### Request
Retype the text of every item below character for character, without the pictures.

### Data section
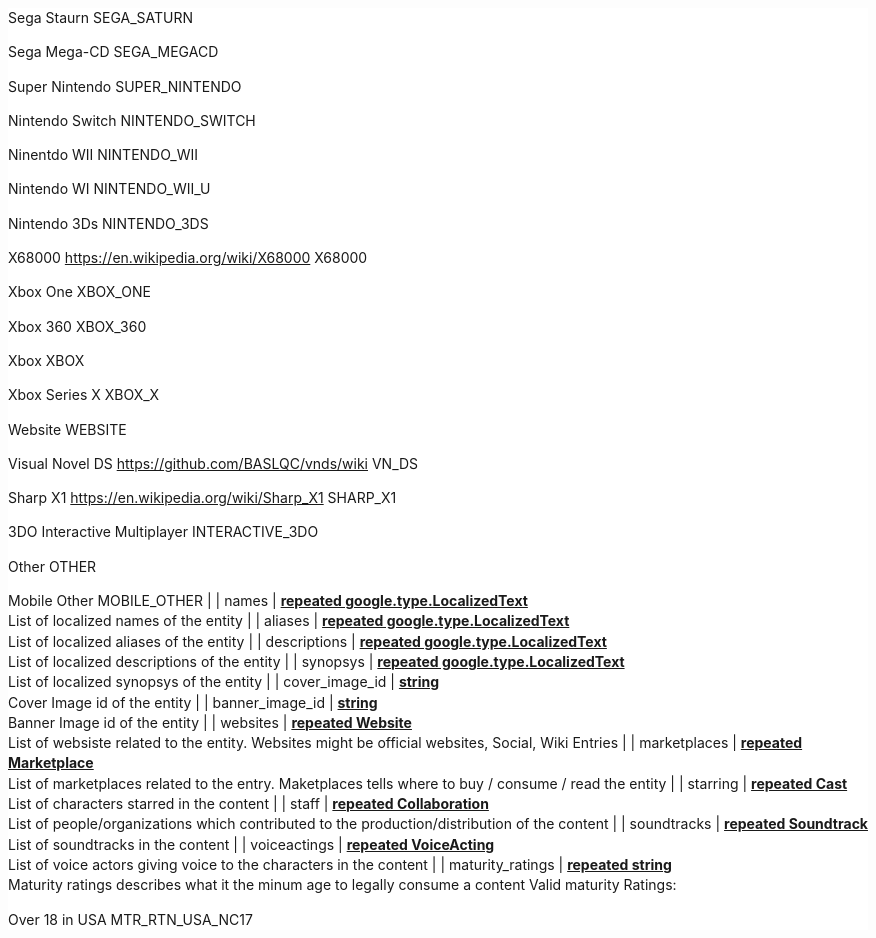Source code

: Sega Staurn SEGA_SATURN 

Sega Mega-CD SEGA_MEGACD 

Super Nintendo SUPER_NINTENDO 

Nintendo Switch NINTENDO_SWITCH 

Ninentdo WII NINTENDO_WII 

Nintendo WI NINTENDO_WII_U 

Nintendo 3Ds NINTENDO_3DS 

X68000 https://en.wikipedia.org/wiki/X68000 X68000 

Xbox One XBOX_ONE 

Xbox 360 XBOX_360 

Xbox XBOX 

Xbox Series X XBOX_X 

Website WEBSITE 

Visual Novel DS https://github.com/BASLQC/vnds/wiki VN_DS 

Sharp X1 https://en.wikipedia.org/wiki/Sharp_X1 SHARP_X1 

3DO Interactive Multiplayer INTERACTIVE_3DO 

Other OTHER 

Mobile Other MOBILE_OTHER |
| names | **[repeated google.type.LocalizedText](#google.type.LocalizedText)**<br/>List of localized names of the entity |
| aliases | **[repeated google.type.LocalizedText](#google.type.LocalizedText)**<br/>List of localized aliases of the entity |
| descriptions | **[repeated google.type.LocalizedText](#google.type.LocalizedText)**<br/>List of localized descriptions of the entity |
| synopsys | **[repeated google.type.LocalizedText](#google.type.LocalizedText)**<br/>List of localized synopsys of the entity |
| cover_image_id | **[ string](#string)**<br/>Cover Image id of the entity |
| banner_image_id | **[ string](#string)**<br/>Banner Image id of the entity |
| websites | **[repeated Website](#Website)**<br/>List of websiste related to the entity. Websites might be official websites, Social, Wiki Entries |
| marketplaces | **[repeated Marketplace](#Marketplace)**<br/>List of marketplaces related to the entry. Maketplaces tells where to buy / consume / read the entity |
| starring | **[repeated Cast](#Cast)**<br/>List of characters starred in the content |
| staff | **[repeated Collaboration](#Collaboration)**<br/>List of people/organizations which contributed to the production/distribution of the content |
| soundtracks | **[repeated Soundtrack](#Soundtrack)**<br/>List of soundtracks in the content |
| voiceactings | **[repeated VoiceActing](#VoiceActing)**<br/>List of voice actors giving voice to the characters in the content |
| maturity_ratings | **[repeated string](#string)**<br/>Maturity ratings describes what it the minum age to legally consume a content Valid maturity Ratings:

Over 18 in USA MTR_RTN_USA_NC17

### Answer to this exercise
Source code

: Sega Staurn SEGA_SATURN 

Sega Mega-CD SEGA_MEGACD 

Super Nintendo SUPER_NINTENDO 

Nintendo Switch NINTENDO_SWITCH 

Ninentdo WII NINTENDO_WII 

Nintendo WI NINTENDO_WII_U 

Nintendo 3Ds NINTENDO_3DS 

X68000 https://en.wikipedia.org/wiki/X68000 X68000 

Xbox One XBOX_ONE 

Xbox 360 XBOX_360 

Xbox XBOX 

Xbox Series X XBOX_X 

Website WEBSITE 

Visual Novel DS https://github.com/BASLQC/vnds/wiki VN_DS 

Sharp X1 https://en.wikipedia.org/wiki/Sharp_X1 SHARP_X1 

3DO Interactive Multiplayer INTERACTIVE_3DO 

Other OTHER 

Mobile Other MOBILE_OTHER |
| names | **[repeated google.type.LocalizedText](#google.type.LocalizedText)**<br/>List of localized names of the entity |
| aliases | **[repeated google.type.LocalizedText](#google.type.LocalizedText)**<br/>List of localized aliases of the entity |
| descriptions | **[repeated google.type.LocalizedText](#google.type.LocalizedText)**<br/>List of localized descriptions of the entity |
| synopsys | **[repeated google.type.LocalizedText](#google.type.LocalizedText)**<br/>List of localized synopsys of the entity |
| cover_image_id | **[ string](#string)**<br/>Cover Image id of the entity |
| banner_image_id | **[ string](#string)**<br/>Banner Image id of the entity |
| websites | **[repeated Website](#Website)**<br/>List of websiste related to the entity. Websites might be official websites, Social, Wiki Entries |
| marketplaces | **[repeated Marketplace](#Marketplace)**<br/>List of marketplaces related to the entry. Maketplaces tells where to buy / consume / read the entity |
| starring | **[repeated Cast](#Cast)**<br/>List of characters starred in the content |
| staff | **[repeated Collaboration](#Collaboration)**<br/>List of people/organizations which contributed to the production/distribution of the content |
| soundtracks | **[repeated Soundtrack](#Soundtrack)**<br/>List of soundtracks in the content |
| voiceactings | **[repeated VoiceActing](#VoiceActing)**<br/>List of voice actors giving voice to the characters in the content |
| maturity_ratings | **[repeated string](#string)**<br/>Maturity ratings describes what it the minum age to legally consume a content Valid maturity Ratings:

Over 18 in USA MTR_RTN_USA_NC17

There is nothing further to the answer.